Exploring Different Perspectives of Poverty Through Photography

Editor’s note: We came across Duncan McNicholl’s work a while back and found it interesting, so we invited him to write a guest post regarding his project. His work has been featured by quite a few publications and websites in recent times.


Many people only experience sub-Saharan Africa through photographs. The teary-eyed child in rags is familiar to all of us as the portrait of poverty charities use to communicate a hopelessness in need of our pity and charity. I reacted very strongly to these images when I returned from Africa in 2008 after a 4 month volunteer placement in Malawi, working with Engineers Without Borders Canada. I compared the images I saw to my Malawian friends – people who embodied intelligence, resilience, and compassion – and I felt lied to.

It seemed that these photos presented by development organizations and the media were deliberately providing only one perspective of rural Africans like my friends in Malawi, which was despair.

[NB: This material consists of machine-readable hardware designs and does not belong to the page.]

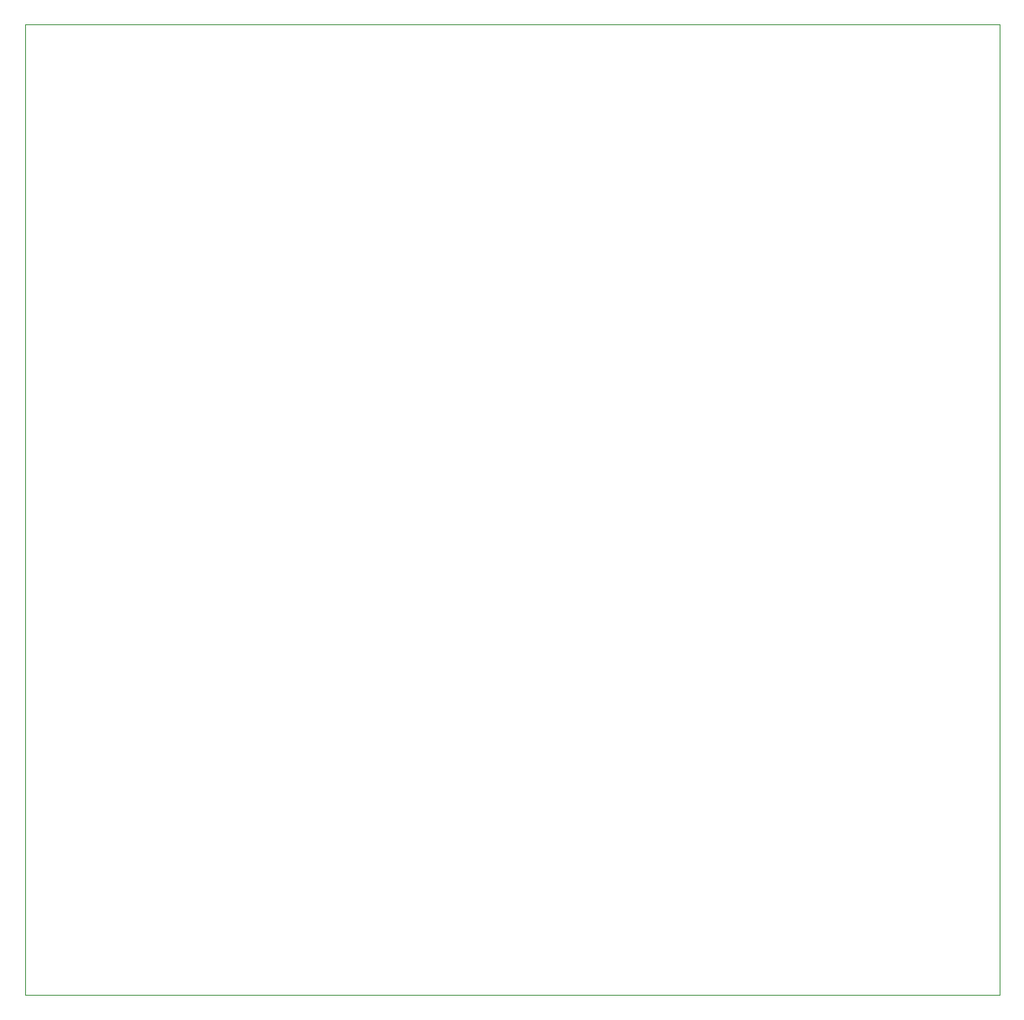
<source format=gm1>
G04 #@! TF.GenerationSoftware,KiCad,Pcbnew,(5.1.10)-1*
G04 #@! TF.CreationDate,2023-01-28T17:58:06+01:00*
G04 #@! TF.ProjectId,8-bit-computer_General_Registers_pcb,382d6269-742d-4636-9f6d-70757465725f,rev?*
G04 #@! TF.SameCoordinates,Original*
G04 #@! TF.FileFunction,Profile,NP*
%FSLAX46Y46*%
G04 Gerber Fmt 4.6, Leading zero omitted, Abs format (unit mm)*
G04 Created by KiCad (PCBNEW (5.1.10)-1) date 2023-01-28 17:58:06*
%MOMM*%
%LPD*%
G01*
G04 APERTURE LIST*
G04 #@! TA.AperFunction,Profile*
%ADD10C,0.100000*%
G04 #@! TD*
G04 APERTURE END LIST*
D10*
X196405500Y-43624500D02*
X196405500Y-144907000D01*
X94805500Y-43624500D02*
X196405500Y-43624500D01*
X94805500Y-144907000D02*
X94805500Y-43624500D01*
X196405500Y-144907000D02*
X94805500Y-144907000D01*
M02*

</source>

This year, I returned to Malawi to begin a long-term placement with Engineers Without Borders, and I knew that in the course of my work I wanted to expose the dehumanizing way in which Africans are depicted through the media. Motivated by my work with EWB, I began a project to take two photos of the same person: one photo with the typical symbols of poverty (miserable look and ripped clothes, for example) and another of the same person looking their very finest. This juxtaposition shows exactly how an image can be carefully constructed to present the same person in very different ways. The project is making an unavoidable comment on how Africans have traditionally been represented in development sector photographs which, in many cases, could not be farther from the truth.

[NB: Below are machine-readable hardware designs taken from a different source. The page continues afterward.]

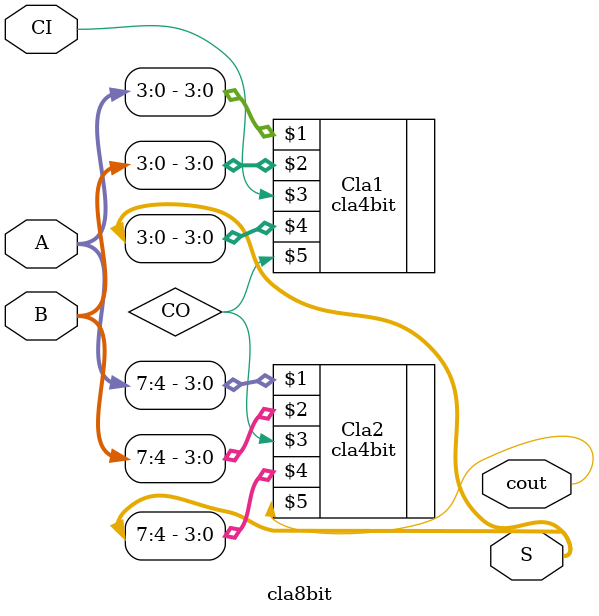
<source format=sv>
module cla8bit #(
    parameter N = 8
) (
    input [N-1:0] A, B,
    input CI,
    output logic [N-1:0] S,
    output logic cout
);

    logic CO;

    cla4bit Cla1(A[3:0], B[3:0], CI, S[3:0], CO);
    cla4bit Cla2(A[7:4], B[7:4], CO, S[7:4], cout);

endmodule


</source>
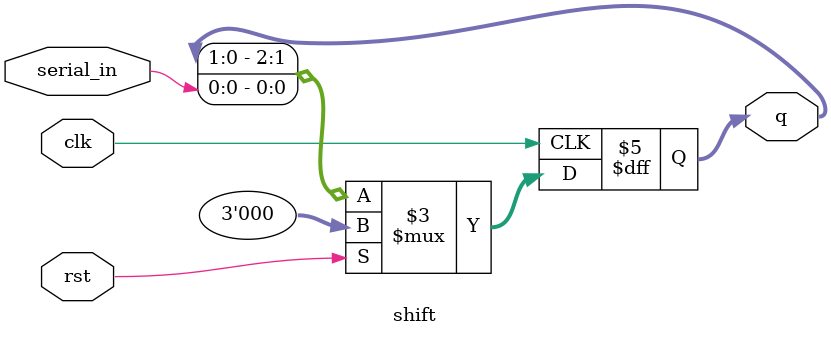
<source format=v>
module shift (
    input  wire clk,     // clock input
    input  wire rst,     // synchronous reset
    input  wire serial_in, // serial data input
    output reg  [2:0] q   // 3-bit register output
);

always @(posedge clk) begin
    if (rst)
        q <= 3'b000;          // reset all bits
    else
        q <= {q[1:0], serial_in}; // shift left
end

endmodule

</source>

In undertaking this project, I have been collaborating with some of my Malawian friends, so I asked them how they feel photos from Non-Governmental Organizations and the media represent them. I found they held similar sentiments to my own on how photos are carefully selected to convey messages of desperation. The idea for the project excited them, especially when I asked them how they would like a photo to represent them at their best. They told me that photographers don’t usually ask.

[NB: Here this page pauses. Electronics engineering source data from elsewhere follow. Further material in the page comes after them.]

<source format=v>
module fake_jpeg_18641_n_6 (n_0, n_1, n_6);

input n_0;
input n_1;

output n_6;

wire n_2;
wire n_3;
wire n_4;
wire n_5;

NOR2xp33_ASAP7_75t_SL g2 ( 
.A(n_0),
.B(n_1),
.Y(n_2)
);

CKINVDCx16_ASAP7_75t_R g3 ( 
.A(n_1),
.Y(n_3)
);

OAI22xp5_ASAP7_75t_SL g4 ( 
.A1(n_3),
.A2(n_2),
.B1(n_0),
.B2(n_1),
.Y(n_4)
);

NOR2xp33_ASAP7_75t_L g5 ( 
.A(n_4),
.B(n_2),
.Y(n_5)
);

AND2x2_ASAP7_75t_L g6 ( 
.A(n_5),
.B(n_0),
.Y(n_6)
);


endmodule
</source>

“NGOs come to the village here to take pictures of people,” says Edward Kabzela of Chagunda Village, Malawi. “At church, at the market, on the road, at meetings. Only people who are dressed poorly.”

Edward Kabzela trying to look “poor” for the benefit of the project.

Although Edward lives in a remote village, he is a rural businessman and wants to be seen as one.

Signifiers of an impoverished person are subtle, but familiar in the first photo: a blank expression, torn clothes, and litter strewn around. The second photo conveys such radically different impressions of Edward that it is hard to believe it is the same person.

By compiling the subtle signifiers of poverty, NGOs and the media have built a public impression of Africa that obscures the true potential of its people.

Bauleni Banda, a subsistence farmer in Chikandwe Village, Malawi

This photo project, which I am dubbing ‘Perspectives of Poverty’, is not to say that people do not suffer in Africa. Malawi is one of the poorest countries in the world, and we must not lose sight of the fact that millions struggle to get by. But how we interpret the lives of others is critically important since it affects how we support those struggling to overcome poverty. Poor does not mean undignified, in many cases these people are resilient, innovative and incredibly hard working – and should be represented as such.

It is here where photography plays a central role. As photographers, we hold tremendous power in deciding how to construct an image, especially when photographing an environment the audience is unfamiliar with. This power has been abused at the expense of those living in poverty to sustain an idea of development built on pity and charity.

A change in perspective is needed to see beyond the familiar stereotypes of poverty, and to see development a means of collaboration for investing in capable people. Collectively, we can initiate a shift in perspectives towards viewing the rural poor with the dignity and the respect that they deserve.